LAWS(DLH)-2007-2-222

OM PARKASH Vs. B.S.E.S.

Decided On February 15, 2007
OM PARKASH Appellant
V/S
B.S.E.S. Respondents

JUDGEMENT

(1.) THIS writ petition has been filed seeking a direction to the respondent to grant all benefit and arrears of salary to the petitioner w.e.f. 24.8.1999. It so happened that an enquiry was conducted against the petitioner while he was working with the respondent as a Junior Engineer. The report of the Enquiry Officer fortunately for the petitioner went in his favor. When the matter came before the Disciplinary Authority it disagreed with the finding of the Enquiry Officer and passed an order dated 21.8.2000 imposing major penalty upon the petitioner of reduction by four stages in his time scale of pay for a period of four years with further stipulation that he will not earn any increment of pay during the period of reduction. The petitioner preferred an appeal against this order to the Appellate Authority which by order dated 20.7.2001 reduced the penalty to reduction by one stage for one year in his present time scale with cumulative effect.

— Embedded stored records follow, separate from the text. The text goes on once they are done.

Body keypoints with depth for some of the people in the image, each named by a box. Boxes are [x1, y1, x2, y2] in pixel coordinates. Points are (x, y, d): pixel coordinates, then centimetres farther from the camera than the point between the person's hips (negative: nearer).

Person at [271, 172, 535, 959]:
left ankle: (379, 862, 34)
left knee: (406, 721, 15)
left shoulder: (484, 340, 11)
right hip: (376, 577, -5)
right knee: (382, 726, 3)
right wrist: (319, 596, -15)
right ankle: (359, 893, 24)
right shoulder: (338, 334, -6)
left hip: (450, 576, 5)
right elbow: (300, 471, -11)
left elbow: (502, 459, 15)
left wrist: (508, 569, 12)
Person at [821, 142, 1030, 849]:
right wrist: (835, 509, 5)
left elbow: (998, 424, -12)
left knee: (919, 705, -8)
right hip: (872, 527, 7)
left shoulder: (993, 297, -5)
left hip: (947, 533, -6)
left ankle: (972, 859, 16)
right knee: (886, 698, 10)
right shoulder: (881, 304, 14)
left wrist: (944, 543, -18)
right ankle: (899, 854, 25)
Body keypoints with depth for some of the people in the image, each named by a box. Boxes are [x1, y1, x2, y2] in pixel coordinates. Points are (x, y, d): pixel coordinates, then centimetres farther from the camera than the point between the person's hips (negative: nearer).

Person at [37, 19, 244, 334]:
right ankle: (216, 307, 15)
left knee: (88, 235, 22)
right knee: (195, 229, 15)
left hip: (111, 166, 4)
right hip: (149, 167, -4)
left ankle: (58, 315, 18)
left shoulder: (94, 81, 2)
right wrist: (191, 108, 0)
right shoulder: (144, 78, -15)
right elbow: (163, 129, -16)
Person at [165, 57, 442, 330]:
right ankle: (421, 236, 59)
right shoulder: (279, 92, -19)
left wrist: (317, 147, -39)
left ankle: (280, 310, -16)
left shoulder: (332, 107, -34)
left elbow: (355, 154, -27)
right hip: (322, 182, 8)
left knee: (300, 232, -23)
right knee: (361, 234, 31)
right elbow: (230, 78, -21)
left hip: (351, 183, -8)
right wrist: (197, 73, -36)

(2.) AGGRIEVED by the orders of the Disciplinary Authority and the Appellate Authority, the petitioner preferred a writ petition in this Court seeking quashing of the orders dated 21.8.2000 and 20.7.2001. This Court by order dated 9.5.2002 relying upon two judgments of the Supreme Court in Punjab National Bank and Ors. v. Kunj Behari Misra : (1998)II LLJ 809 SC and Yognath D. Bagde v. State of Maharashtra and Anr. : AIR 1999 SC 3734 held that the orders passed by the Disciplinary Authority and then by the Appellate Authority were liable to be quashed as the Disciplinary Authority while disagreeing with the finding of the Enquiry Officer did not provide an opportunity to the petitioner to satisfy it that a conclusion different from the one arrived at by the Enquiry Officer was not warranted. It is submitted that despite the order of this Court quashing the orders of the disciplinary authority and the appellate authority the consequential benefits have not been paid to the petitioner and it is this inaction of the respondent which has led him to file the present petition seeking direction to the respondent to pay the consequential benefits. According to learned counsel for the respondent this Court while quashing the orders passed by the Disciplinary Authority and the Appellate Authority gave no direction to the respondent to pay the consequential benefits. The said submission is being noticed only to be rejected for it is elementary that if the orders impugned in a writ petition have been quashed, status -quo -ante has to follow. In the present case the orders of the disciplinary authority and the appellate authority having been held to be not in conformity with the decisions rendered by the Supreme Court, the order of the Enquiry Officer gets restored. thereforee, to contend, that the respondent is not obliged to pay consequential benefits is to render the judgment nugatory.

(3.) IT is also sought to be contended by learned counsel for the respondent that this Court in its order dated 9.5.2002 had granted opportunity to the respondent to issue a fresh show cause notice to the petitioner giving reasons as to why Disciplinary Authority is disagreeing with the Enquiry Officer and, thereforee, the proceedings which were initiated against the petitioner did not come to an end. Accordingly, it is further contended that it cannot be argued by the petitioner that it is the order of the Enquiry Officer which will hold the field. It is stated that a fresh show cause notice has already been issued to the petitioner and the proceedings pursuant thereto are pending. This submission is only a repeat of the earlier submission except that it has been put differently.